When I was in Chicago in April, I called Jason Molina and asked him if he wanted to meet up for drinks and chat about Chicago for the book I’m writing. Our conversation inevitably strayed to his new albums–the solo record called Let Me Go, Let Me Go, Let Me Go, and the next Magnolia Electric Co. installment, Fading Trails (which, at the time, was called Nashville Moon. I asked about the recording sessions, and Molina paid tribute to his fans, who had a lot of influence on the band’s re-visiting previously recorded songs. “I really felt like—lyrically—they did fit, and I didn’t feel like I cheapened them somehow by having put them out on a single or anything. So, I’m really happy with [it].” Of course, none of these ended up on the final version of the album. That’s a slight disappointment. Nevertheless, Fading Trails is a sharp, concise effort. Nine songs in (calculating…calculating) twenty-eight minutes!? Rage…rising….rising…
Ahem.
Even closer to Molina’s heart is Let Me Go^3 (as I call it). “[It’s] a collaboration of me and another engineer just basically leaving one recording setup, and I just moved microphones around during the day while he would be at work sometimes, and I would just hit record—it was that easy.

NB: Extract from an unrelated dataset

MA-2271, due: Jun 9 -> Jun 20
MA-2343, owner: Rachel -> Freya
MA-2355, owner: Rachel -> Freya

He set up a monitoring system for me to listen back to it. I didn’t really have to know anything technical, I could actually just listen to playback and say it’s garbage or not garbage and move a microphone on my without knowing anything other than what my ears wanted to hear. Let Me Go is just gut instinct.” It’s wrought with solitude and emptiness—the inner turmoil of a man about to make a painstaking move from his home in Bloomington back to Chicago. In the record’s reverb-drenched vocals there echoes the depression of recording an album in a pitch black garage, surrounded only by the dim glow of a lamp, candles and silent film projections.

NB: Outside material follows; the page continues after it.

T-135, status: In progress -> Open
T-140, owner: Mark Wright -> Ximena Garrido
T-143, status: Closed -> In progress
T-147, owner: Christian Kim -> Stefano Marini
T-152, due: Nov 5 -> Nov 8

Molina has sometimes toed the line between embarrassing and admirable honesty, and this solo album might be the best realization of his goals as a songwriter. And as much as this recording reflects the impending environment shift that awaited him at its completion, he’s happy. And he has no plans to stop his prolific output any time soon. “I want to live in Chicago as long as I can…I love the city,” He says. “I do all of my living by working hard on the music right now. It’s a really sad when I think about it, but it’s like…that’s really been my home since I was a kid. Whenever anything goes wrong, whenever anything goes right, whenever I’m really inspired, whenever I’m just in total despair…I just turn that into music.”
Let Me Go, Let Me Go, Let Me Go and Fading Trails are both available through Secretly Canadian.